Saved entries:
Start of Block

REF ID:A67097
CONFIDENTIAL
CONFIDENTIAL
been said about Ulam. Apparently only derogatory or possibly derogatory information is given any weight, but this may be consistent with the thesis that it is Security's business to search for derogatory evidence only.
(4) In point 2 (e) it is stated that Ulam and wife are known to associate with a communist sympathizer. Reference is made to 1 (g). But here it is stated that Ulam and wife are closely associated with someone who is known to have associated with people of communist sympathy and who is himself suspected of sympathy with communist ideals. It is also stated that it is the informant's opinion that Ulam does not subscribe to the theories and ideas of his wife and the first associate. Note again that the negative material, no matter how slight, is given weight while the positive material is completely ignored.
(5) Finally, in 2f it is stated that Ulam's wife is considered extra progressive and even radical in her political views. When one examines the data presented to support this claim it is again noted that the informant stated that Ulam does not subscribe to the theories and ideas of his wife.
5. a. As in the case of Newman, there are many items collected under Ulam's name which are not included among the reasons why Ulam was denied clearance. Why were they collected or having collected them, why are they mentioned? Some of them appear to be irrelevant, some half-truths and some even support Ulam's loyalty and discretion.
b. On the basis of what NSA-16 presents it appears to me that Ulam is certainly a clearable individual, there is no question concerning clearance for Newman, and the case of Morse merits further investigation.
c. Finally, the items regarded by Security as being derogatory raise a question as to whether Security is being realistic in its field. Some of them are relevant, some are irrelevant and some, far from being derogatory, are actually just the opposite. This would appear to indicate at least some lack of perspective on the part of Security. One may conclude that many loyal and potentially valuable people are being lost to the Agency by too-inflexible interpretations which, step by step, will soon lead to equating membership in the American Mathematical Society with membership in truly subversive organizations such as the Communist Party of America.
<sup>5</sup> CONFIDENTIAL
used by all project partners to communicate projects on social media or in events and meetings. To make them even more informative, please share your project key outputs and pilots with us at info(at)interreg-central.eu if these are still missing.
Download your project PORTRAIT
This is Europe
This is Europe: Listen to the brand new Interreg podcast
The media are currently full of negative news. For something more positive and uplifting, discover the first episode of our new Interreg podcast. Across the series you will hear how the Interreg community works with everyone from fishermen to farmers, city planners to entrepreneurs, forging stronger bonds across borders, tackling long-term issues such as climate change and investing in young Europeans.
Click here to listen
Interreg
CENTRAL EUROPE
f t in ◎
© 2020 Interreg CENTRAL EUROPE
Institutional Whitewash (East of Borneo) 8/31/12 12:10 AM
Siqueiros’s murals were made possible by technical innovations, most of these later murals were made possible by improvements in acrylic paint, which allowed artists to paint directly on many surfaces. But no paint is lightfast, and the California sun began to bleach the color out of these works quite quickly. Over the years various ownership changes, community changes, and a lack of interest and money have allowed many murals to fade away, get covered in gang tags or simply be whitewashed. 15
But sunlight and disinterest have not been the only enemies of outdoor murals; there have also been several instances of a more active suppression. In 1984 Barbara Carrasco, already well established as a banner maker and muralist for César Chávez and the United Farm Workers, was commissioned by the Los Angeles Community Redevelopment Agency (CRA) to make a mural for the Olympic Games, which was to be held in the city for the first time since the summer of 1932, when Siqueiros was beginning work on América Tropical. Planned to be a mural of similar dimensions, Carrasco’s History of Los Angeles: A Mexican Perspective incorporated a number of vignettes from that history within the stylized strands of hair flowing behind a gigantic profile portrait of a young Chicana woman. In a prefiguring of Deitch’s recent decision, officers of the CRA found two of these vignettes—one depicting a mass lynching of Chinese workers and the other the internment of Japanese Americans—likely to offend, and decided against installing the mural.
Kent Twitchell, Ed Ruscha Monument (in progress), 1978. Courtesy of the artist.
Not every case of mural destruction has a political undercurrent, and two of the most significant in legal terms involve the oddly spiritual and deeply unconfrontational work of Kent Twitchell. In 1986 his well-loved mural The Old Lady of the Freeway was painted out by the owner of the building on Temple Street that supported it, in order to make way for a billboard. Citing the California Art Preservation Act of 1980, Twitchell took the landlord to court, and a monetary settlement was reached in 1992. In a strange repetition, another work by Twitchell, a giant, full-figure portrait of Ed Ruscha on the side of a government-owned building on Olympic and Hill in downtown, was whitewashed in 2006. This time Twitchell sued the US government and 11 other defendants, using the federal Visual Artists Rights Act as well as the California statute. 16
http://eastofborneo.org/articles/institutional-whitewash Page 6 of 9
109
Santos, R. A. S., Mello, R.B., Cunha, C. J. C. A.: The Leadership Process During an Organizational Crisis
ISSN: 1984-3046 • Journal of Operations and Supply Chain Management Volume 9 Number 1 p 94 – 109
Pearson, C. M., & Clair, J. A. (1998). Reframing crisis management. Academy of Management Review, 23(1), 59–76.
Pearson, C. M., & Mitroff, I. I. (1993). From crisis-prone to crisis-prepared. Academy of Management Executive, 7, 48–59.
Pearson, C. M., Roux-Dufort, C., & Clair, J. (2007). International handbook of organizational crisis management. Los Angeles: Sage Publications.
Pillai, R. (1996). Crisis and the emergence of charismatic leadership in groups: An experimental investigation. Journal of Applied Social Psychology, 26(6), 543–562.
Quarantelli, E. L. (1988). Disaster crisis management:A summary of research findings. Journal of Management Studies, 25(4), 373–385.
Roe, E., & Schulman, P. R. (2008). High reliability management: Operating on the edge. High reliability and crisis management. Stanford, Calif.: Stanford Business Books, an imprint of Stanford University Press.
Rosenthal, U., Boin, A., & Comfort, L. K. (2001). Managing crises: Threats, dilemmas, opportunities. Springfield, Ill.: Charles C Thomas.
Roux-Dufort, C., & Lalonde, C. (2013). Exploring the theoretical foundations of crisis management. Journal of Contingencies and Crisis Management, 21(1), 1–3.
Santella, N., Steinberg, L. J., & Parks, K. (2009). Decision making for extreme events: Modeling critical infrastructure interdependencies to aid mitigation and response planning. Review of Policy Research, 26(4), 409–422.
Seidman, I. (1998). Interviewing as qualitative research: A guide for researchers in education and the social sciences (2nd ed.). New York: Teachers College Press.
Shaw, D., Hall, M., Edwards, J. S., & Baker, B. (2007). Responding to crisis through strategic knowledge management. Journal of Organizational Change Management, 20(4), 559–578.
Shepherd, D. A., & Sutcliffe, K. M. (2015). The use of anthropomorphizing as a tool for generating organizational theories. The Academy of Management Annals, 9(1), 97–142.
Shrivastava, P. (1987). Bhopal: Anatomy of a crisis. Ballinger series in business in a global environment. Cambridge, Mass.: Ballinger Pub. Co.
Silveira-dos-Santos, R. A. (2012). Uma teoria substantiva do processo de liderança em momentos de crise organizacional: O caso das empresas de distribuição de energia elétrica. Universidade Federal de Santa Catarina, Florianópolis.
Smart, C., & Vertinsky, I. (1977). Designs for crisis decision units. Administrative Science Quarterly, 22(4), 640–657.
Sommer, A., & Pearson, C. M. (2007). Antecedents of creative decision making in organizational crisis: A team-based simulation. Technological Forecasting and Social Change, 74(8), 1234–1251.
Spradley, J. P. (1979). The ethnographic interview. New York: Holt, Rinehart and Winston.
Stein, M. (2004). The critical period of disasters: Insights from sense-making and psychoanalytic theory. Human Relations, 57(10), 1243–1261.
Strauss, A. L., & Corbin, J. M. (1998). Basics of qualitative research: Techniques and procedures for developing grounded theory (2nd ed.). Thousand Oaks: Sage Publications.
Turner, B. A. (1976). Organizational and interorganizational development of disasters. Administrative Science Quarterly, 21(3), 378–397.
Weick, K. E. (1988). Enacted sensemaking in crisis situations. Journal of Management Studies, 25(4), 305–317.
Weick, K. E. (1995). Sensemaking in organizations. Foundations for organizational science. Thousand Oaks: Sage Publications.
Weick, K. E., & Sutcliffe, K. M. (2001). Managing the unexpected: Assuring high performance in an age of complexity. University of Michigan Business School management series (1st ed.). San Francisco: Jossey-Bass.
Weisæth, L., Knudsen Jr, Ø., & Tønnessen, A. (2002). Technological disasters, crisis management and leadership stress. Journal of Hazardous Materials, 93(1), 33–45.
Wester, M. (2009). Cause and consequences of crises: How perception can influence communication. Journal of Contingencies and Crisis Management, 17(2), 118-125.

End of Block

■ WORK TASK ■
Could you transcribe the entries above word for word, from the line with "(4) In point" down to the line with "b. On the basis", keeping both?

■ OUTPUT BELOW ■
(4) In point 2 (e) it is stated that Ulam and wife are known to associate with a communist sympathizer. Reference is made to 1 (g). But here it is stated that Ulam and wife are closely associated with someone who is known to have associated with people of communist sympathy and who is himself suspected of sympathy with communist ideals. It is also stated that it is the informant's opinion that Ulam does not subscribe to the theories and ideas of his wife and the first associate. Note again that the negative material, no matter how slight, is given weight while the positive material is completely ignored.
(5) Finally, in 2f it is stated that Ulam's wife is considered extra progressive and even radical in her political views. When one examines the data presented to support this claim it is again noted that the informant stated that Ulam does not subscribe to the theories and ideas of his wife.
5. a. As in the case of Newman, there are many items collected under Ulam's name which are not included among the reasons why Ulam was denied clearance. Why were they collected or having collected them, why are they mentioned? Some of them appear to be irrelevant, some half-truths and some even support Ulam's loyalty and discretion.
b. On the basis of what NSA-16 presents it appears to me that Ulam is certainly a clearable individual, there is no question concerning clearance for Newman, and the case of Morse merits further investigation.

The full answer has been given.